++++ WORKING DATA

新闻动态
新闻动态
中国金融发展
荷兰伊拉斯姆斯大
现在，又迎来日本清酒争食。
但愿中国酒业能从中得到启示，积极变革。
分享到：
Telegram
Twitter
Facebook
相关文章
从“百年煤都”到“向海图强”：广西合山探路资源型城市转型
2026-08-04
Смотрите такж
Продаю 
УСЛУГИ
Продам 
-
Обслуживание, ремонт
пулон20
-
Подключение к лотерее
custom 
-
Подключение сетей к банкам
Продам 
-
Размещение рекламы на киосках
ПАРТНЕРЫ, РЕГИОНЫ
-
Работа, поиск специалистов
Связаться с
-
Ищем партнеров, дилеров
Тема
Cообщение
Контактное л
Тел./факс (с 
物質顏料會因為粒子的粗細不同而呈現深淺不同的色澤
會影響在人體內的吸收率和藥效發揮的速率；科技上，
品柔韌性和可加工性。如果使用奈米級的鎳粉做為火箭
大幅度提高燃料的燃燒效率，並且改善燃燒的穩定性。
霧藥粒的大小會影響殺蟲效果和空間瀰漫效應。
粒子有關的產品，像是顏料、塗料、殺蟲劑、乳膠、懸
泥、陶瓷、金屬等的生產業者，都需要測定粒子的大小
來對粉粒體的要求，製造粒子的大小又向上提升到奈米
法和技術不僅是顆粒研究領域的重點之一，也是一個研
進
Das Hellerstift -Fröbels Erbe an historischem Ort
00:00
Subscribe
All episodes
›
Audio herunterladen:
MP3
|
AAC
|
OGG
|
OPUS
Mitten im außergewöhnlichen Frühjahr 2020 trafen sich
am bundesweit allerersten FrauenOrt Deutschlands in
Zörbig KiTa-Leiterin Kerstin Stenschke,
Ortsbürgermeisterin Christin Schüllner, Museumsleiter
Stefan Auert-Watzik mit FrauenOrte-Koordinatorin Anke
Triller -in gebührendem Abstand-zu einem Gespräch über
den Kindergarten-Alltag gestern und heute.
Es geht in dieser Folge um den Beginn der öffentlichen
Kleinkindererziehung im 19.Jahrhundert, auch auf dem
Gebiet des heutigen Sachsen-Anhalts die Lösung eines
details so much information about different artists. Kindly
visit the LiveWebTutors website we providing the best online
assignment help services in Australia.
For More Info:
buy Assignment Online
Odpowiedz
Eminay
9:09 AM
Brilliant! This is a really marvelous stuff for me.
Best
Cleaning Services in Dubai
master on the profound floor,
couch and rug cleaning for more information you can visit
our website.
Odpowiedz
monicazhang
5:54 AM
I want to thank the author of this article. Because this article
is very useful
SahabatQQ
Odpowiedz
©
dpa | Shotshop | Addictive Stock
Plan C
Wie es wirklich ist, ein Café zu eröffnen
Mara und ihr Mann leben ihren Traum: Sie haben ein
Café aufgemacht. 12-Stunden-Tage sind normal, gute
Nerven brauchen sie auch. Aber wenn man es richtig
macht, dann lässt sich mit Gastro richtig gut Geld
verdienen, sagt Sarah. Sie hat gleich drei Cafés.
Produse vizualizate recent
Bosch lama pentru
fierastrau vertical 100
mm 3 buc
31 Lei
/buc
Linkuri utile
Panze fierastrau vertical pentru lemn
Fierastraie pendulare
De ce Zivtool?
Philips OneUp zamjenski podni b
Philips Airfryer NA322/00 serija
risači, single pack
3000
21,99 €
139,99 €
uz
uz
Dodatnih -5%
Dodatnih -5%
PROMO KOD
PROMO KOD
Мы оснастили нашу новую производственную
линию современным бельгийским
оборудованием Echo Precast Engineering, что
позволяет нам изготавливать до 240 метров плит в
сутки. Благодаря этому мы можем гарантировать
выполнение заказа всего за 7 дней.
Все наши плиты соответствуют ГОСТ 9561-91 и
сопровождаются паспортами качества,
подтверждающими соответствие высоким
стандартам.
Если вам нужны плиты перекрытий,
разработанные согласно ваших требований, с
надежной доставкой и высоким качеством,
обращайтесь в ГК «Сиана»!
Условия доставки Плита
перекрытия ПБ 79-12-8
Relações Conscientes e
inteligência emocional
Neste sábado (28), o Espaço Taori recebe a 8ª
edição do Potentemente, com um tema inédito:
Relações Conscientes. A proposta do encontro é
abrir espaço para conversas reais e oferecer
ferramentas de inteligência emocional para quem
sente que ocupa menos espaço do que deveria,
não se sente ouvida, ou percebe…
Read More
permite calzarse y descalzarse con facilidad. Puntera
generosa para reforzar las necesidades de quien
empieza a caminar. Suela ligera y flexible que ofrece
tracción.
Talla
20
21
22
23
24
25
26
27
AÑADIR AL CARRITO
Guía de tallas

++++++++

(PROBLEM STATEMENT)
The reply is to be an exact copy of the listing.

(PROBLEM SOLUTION)
新闻动态
新闻动态
中国金融发展
荷兰伊拉斯姆斯大
现在，又迎来日本清酒争食。
但愿中国酒业能从中得到启示，积极变革。
分享到：
Telegram
Twitter
Facebook
相关文章
从“百年煤都”到“向海图强”：广西合山探路资源型城市转型
2026-08-04
Смотрите такж
Продаю 
УСЛУГИ
Продам 
-
Обслуживание, ремонт
пулон20
-
Подключение к лотерее
custom 
-
Подключение сетей к банкам
Продам 
-
Размещение рекламы на киосках
ПАРТНЕРЫ, РЕГИОНЫ
-
Работа, поиск специалистов
Связаться с
-
Ищем партнеров, дилеров
Тема
Cообщение
Контактное л
Тел./факс (с 
物質顏料會因為粒子的粗細不同而呈現深淺不同的色澤
會影響在人體內的吸收率和藥效發揮的速率；科技上，
品柔韌性和可加工性。如果使用奈米級的鎳粉做為火箭
大幅度提高燃料的燃燒效率，並且改善燃燒的穩定性。
霧藥粒的大小會影響殺蟲效果和空間瀰漫效應。
粒子有關的產品，像是顏料、塗料、殺蟲劑、乳膠、懸
泥、陶瓷、金屬等的生產業者，都需要測定粒子的大小
來對粉粒體的要求，製造粒子的大小又向上提升到奈米
法和技術不僅是顆粒研究領域的重點之一，也是一個研
進
Das Hellerstift -Fröbels Erbe an historischem Ort
00:00
Subscribe
All episodes
›
Audio herunterladen:
MP3
|
AAC
|
OGG
|
OPUS
Mitten im außergewöhnlichen Frühjahr 2020 trafen sich
am bundesweit allerersten FrauenOrt Deutschlands in
Zörbig KiTa-Leiterin Kerstin Stenschke,
Ortsbürgermeisterin Christin Schüllner, Museumsleiter
Stefan Auert-Watzik mit FrauenOrte-Koordinatorin Anke
Triller -in gebührendem Abstand-zu einem Gespräch über
den Kindergarten-Alltag gestern und heute.
Es geht in dieser Folge um den Beginn der öffentlichen
Kleinkindererziehung im 19.Jahrhundert, auch auf dem
Gebiet des heutigen Sachsen-Anhalts die Lösung eines
details so much information about different artists. Kindly
visit the LiveWebTutors website we providing the best online
assignment help services in Australia.
For More Info:
buy Assignment Online
Odpowiedz
Eminay
9:09 AM
Brilliant! This is a really marvelous stuff for me.
Best
Cleaning Services in Dubai
master on the profound floor,
couch and rug cleaning for more information you can visit
our website.
Odpowiedz
monicazhang
5:54 AM
I want to thank the author of this article. Because this article
is very useful
SahabatQQ
Odpowiedz
©
dpa | Shotshop | Addictive Stock
Plan C
Wie es wirklich ist, ein Café zu eröffnen
Mara und ihr Mann leben ihren Traum: Sie haben ein
Café aufgemacht. 12-Stunden-Tage sind normal, gute
Nerven brauchen sie auch. Aber wenn man es richtig
macht, dann lässt sich mit Gastro richtig gut Geld
verdienen, sagt Sarah. Sie hat gleich drei Cafés.
Produse vizualizate recent
Bosch lama pentru
fierastrau vertical 100
mm 3 buc
31 Lei
/buc
Linkuri utile
Panze fierastrau vertical pentru lemn
Fierastraie pendulare
De ce Zivtool?
Philips OneUp zamjenski podni b
Philips Airfryer NA322/00 serija
risači, single pack
3000
21,99 €
139,99 €
uz
uz
Dodatnih -5%
Dodatnih -5%
PROMO KOD
PROMO KOD
Мы оснастили нашу новую производственную
линию современным бельгийским
оборудованием Echo Precast Engineering, что
позволяет нам изготавливать до 240 метров плит в
сутки. Благодаря этому мы можем гарантировать
выполнение заказа всего за 7 дней.
Все наши плиты соответствуют ГОСТ 9561-91 и
сопровождаются паспортами качества,
подтверждающими соответствие высоким
стандартам.
Если вам нужны плиты перекрытий,
разработанные согласно ваших требований, с
надежной доставкой и высоким качеством,
обращайтесь в ГК «Сиана»!
Условия доставки Плита
перекрытия ПБ 79-12-8
Relações Conscientes e
inteligência emocional
Neste sábado (28), o Espaço Taori recebe a 8ª
edição do Potentemente, com um tema inédito:
Relações Conscientes. A proposta do encontro é
abrir espaço para conversas reais e oferecer
ferramentas de inteligência emocional para quem
sente que ocupa menos espaço do que deveria,
não se sente ouvida, ou percebe…
Read More
permite calzarse y descalzarse con facilidad. Puntera
generosa para reforzar las necesidades de quien
empieza a caminar. Suela ligera y flexible que ofrece
tracción.
Talla
20
21
22
23
24
25
26
27
AÑADIR AL CARRITO
Guía de tallas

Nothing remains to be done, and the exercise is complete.